# How do you parellel park?



## scarpia (Nov 23, 2009)

I remember that was a Seinfeld episode - George was backing into a spot and another guy was pulling into the spot going forward. A LONG argument ensued.

I read that "Driving forward into a parking space on the side of a road is typically not possible unless two successive parking spaces are empty."

But that is not true. I go in forward so I can claim the spot before anyone else gets it. Then I move my car back and forth as many times as it takes to get to within 6 inches of the curb. 

I often HAVE to do it that way because in a city like Boston or Montreal people get on your tail and don't give you enough room to back into a spot. Also some people could steal your spot - like what happened to George. I remember that happened to my father once when I was a kid. I did it to a guy in Boston last year. You gotta fight for those good spots in Beantown!


----------



## successful (Mar 21, 2009)

I don't.


----------



## pythonesque (Jun 16, 2012)

I voted for the last option for laughs. But I always back into the spot, the textbook way. Didn't even know you could forward parallel park. This thread just blew my mind.


----------



## Gusthebus (May 22, 2012)

I almost failed my drivers test because of parallel parking i'm that bad at it.. its funny because i was talking about this earlier and now i saw a forum post about it...


----------



## leave me alone (Apr 1, 2011)

I avoid parallel parking as much as possible. Of course it is easier to drive back into the spot, but as you said forward is possible too - just a bit more difficult, might take you more turns etc.


----------



## Classified (Dec 7, 2004)

That is how you do it.


----------



## scarpia (Nov 23, 2009)

pythonesque said:


> I voted for the last option for laughs. But I always back into the spot, the textbook way. Didn't even know you could forward parallel park. This thread just blew my mind.

» Exercise task: Could you resume the parallel parking thread above, carrying on after its last quoted line?

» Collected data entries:
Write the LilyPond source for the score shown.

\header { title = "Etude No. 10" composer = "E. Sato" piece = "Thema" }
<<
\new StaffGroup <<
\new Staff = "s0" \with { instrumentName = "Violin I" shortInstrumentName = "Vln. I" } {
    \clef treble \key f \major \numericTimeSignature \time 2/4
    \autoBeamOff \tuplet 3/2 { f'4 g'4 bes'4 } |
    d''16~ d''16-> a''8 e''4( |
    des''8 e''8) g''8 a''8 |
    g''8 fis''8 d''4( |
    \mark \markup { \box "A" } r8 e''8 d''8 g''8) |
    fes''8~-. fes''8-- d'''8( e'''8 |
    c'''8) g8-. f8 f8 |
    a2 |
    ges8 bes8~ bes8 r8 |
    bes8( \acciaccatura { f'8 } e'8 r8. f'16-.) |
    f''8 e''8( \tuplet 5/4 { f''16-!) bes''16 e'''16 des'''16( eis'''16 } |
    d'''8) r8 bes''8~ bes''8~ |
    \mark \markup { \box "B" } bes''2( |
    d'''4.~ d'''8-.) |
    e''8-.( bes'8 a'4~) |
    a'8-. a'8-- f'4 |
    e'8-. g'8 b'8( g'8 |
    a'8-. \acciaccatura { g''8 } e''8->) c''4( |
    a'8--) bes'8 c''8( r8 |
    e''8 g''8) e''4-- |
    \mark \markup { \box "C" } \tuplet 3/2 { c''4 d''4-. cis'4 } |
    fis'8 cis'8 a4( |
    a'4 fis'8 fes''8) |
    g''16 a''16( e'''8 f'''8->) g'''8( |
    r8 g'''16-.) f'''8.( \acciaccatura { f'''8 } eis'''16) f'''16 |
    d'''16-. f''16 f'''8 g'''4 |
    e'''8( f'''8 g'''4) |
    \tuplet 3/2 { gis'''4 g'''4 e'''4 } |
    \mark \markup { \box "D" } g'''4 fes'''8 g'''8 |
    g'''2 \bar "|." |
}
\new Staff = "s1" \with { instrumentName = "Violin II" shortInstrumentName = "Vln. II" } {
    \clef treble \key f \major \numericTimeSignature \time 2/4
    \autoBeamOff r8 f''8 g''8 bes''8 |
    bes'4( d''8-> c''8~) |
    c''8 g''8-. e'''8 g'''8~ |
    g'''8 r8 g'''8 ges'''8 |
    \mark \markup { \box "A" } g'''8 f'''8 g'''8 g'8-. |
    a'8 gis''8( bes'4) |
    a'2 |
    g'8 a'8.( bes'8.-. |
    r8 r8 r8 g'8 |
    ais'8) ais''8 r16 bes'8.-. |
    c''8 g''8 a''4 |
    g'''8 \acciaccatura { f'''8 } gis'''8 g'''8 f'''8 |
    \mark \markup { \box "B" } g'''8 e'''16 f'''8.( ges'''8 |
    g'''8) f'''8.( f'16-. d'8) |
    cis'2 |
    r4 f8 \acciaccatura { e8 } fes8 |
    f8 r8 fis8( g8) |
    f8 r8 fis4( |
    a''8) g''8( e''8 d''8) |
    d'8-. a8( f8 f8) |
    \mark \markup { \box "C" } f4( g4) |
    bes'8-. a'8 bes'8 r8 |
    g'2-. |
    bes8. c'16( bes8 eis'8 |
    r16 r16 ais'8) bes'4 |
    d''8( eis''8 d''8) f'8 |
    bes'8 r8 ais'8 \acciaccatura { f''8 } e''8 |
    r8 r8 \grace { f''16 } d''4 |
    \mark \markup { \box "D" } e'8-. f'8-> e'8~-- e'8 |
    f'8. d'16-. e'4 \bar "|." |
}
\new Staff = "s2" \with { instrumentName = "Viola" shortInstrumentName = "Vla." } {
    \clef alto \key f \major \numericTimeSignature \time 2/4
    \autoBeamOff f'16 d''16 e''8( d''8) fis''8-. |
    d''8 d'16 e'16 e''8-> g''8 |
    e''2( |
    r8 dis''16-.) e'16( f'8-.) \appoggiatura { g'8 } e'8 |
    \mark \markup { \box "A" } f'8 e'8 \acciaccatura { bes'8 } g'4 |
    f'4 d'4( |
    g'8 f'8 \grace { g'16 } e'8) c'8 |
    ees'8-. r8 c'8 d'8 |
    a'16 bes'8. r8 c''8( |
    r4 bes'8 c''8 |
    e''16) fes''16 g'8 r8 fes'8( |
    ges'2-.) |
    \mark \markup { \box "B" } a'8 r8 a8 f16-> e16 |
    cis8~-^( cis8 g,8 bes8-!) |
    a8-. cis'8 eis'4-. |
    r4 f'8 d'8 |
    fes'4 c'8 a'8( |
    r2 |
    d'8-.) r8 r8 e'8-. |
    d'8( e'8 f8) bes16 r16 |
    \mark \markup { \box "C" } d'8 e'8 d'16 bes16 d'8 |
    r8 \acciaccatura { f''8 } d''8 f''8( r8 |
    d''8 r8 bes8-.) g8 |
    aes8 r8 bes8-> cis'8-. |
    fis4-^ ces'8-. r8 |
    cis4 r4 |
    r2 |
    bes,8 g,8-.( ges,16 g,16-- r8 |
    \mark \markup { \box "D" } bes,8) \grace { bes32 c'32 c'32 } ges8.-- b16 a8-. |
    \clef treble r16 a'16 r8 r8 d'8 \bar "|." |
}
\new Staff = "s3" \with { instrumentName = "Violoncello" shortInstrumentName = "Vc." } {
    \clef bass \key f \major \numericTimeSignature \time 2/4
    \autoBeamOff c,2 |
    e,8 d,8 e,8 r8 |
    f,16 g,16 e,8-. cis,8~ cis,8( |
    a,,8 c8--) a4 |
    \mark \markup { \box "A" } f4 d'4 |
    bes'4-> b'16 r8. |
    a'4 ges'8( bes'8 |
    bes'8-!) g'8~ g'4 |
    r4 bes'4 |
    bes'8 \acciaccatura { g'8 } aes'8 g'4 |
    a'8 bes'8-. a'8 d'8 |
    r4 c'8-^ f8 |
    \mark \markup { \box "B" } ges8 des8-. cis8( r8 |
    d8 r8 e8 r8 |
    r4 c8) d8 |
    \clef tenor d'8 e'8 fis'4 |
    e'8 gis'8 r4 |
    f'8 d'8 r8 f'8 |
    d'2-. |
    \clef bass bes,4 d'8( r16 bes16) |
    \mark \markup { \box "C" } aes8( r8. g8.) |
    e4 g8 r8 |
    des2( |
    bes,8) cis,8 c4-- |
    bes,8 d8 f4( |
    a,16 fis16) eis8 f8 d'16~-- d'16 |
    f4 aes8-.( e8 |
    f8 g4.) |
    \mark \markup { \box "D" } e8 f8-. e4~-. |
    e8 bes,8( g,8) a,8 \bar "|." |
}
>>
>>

» Response:
Yep - I have perfected the technique. I'm afraid I look pretty stupid doing it, because it can take 5 minutes sometimes. You can't get in very close at first so you have to keep moving the car forward a foot while turning right, then straightening the wheel and backing up, then turning right and going forward....I get in there eventually. It's worth it for a good parking spot!! Free parking on Sunday in Boston - it's really hard to find a a spot then so you MUST be aggressive!!! KILL KILL!!!



Classified said:


> That is how you do it.


I've see vids like that. Amazing. Never seen anyone actually park like that in real life though.


----------



## BKrakow (Jul 8, 2010)

I parallel park poorly, that's how! I'm getting much better, though (at backing into the spot in proper parallel parking fashion). I never really learned because I would always just feel too nervous to attempt it and avoid doing it altogether, so now I'm forcing myself to practice.


----------



## Equimanthorn (Aug 5, 2012)

It actually is true that you can't really pull forward into a spot of normal size. You'd have to be finding spaces that are 1.5-2 car lengths to say that you always pull in going foward.

You can park in smaller spaces going backwards because of the fact that the front wheels turn and the rear wheels don't. The front of the car is easily maneuvered, whereas the back of the car still has to be led by the front wheels. So when you back in, you're positioning the rear of the car that can't turn on its own first, and then you are left with the front wheels that easily allow you to bring the front of the car into position. If you pull in front first, the turning wheels are already close to the curb, and you're left to do the back and forth move two dozen times just to shimmy the rear of the car into position.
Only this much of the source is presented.